Using configuration file or environment variable

Note: This part was only tested sporadically as compared to the original implementation taxadb

Taxadb2 can now take profit of configuration file or environment variable to set database connection parameters.

  • Using configuration file

You can pass a configuration file when building your object:

>>> from taxadb2.taxid import TaxID
>>> from taxadb2.names import SciName
>>> from taxadb2.accessionid import AccessionID
>>> config_path = "taxadb2/test/taxadb2.cfg"
>>> ncbi = {
>>>    'taxid': TaxID(config=config_path),
>>>    'names': SciName(config=config_path),
>>>    'accessionid': AccessionID(config=config_path)
>>> }

>>> ncbi['taxid'].sci_name(2)
Bacteria
>>> ...
  • Configuration file format

The configuration file must use syntax supported by configparser object. You must set database connection parameters in a section called DBSETTINGS as below:

Here you can see one example using sql

[sql]
dbname=taxadb2/test/test_db.sqlite
username=
password=
hostname=
port=
dbtype=sqlite

Some value will default it they are not set.
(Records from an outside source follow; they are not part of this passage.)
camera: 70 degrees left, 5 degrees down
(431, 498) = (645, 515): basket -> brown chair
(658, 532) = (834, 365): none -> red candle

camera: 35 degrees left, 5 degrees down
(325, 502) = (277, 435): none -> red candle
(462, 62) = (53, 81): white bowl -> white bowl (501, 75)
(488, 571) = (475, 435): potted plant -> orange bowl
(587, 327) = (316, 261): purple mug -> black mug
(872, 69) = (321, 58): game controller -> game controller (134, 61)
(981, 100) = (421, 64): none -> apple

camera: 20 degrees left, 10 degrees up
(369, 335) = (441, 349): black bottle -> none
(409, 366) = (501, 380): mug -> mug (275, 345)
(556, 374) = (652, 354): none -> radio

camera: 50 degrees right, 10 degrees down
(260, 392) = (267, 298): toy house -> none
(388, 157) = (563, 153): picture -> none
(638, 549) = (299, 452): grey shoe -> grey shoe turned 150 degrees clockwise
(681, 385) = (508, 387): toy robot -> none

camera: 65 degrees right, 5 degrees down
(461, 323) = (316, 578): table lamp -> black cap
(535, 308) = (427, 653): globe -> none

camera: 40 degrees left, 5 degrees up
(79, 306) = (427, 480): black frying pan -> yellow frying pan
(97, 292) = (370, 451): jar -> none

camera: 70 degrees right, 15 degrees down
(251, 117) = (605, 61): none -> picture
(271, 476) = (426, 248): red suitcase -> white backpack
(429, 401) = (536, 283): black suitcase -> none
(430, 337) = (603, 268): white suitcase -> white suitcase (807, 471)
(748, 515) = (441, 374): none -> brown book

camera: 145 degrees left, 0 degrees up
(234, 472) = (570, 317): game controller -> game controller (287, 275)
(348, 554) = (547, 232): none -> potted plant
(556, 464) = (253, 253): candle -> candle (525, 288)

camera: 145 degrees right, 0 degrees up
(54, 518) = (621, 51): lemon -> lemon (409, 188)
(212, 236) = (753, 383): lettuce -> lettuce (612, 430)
hostname will be set to value localhost and port is set to 5432 for dbtype=postgres and 3306 for dbtype=mysql.

  • Using environment variable

Taxadb2 can as well use an environment variable to automatically point the application to a configuration file. To take profit of it, just set TAXADB2_CONFIG to the path of your configuration file:

(bash) export TAXADB2_CONFIG='taxadb2/test/taxadb2.cfg'
(csh) set TAXADB2_CONFIG='taxadb2/test/taxadb2.cfg'

Then, just create your object as follow:

>>> from taxadb2.taxid import TaxID
>>> from taxadb2.names import SciName
>>> from taxadb2.accessionid import AccessionID
>>> ncbi = {
>>>    'taxid': TaxID(),
>>>    'names': SciName(),
>>>    'accessionid': AccessionID()
>>> }

>>> ncbi['taxid'].sci_name(2)
Bacteria
>>> ...

Note

Arguments passed to object initiation will always overwrite default values as well as values that might have been set by configuration file or environment variable TAXADB2_CONFIG.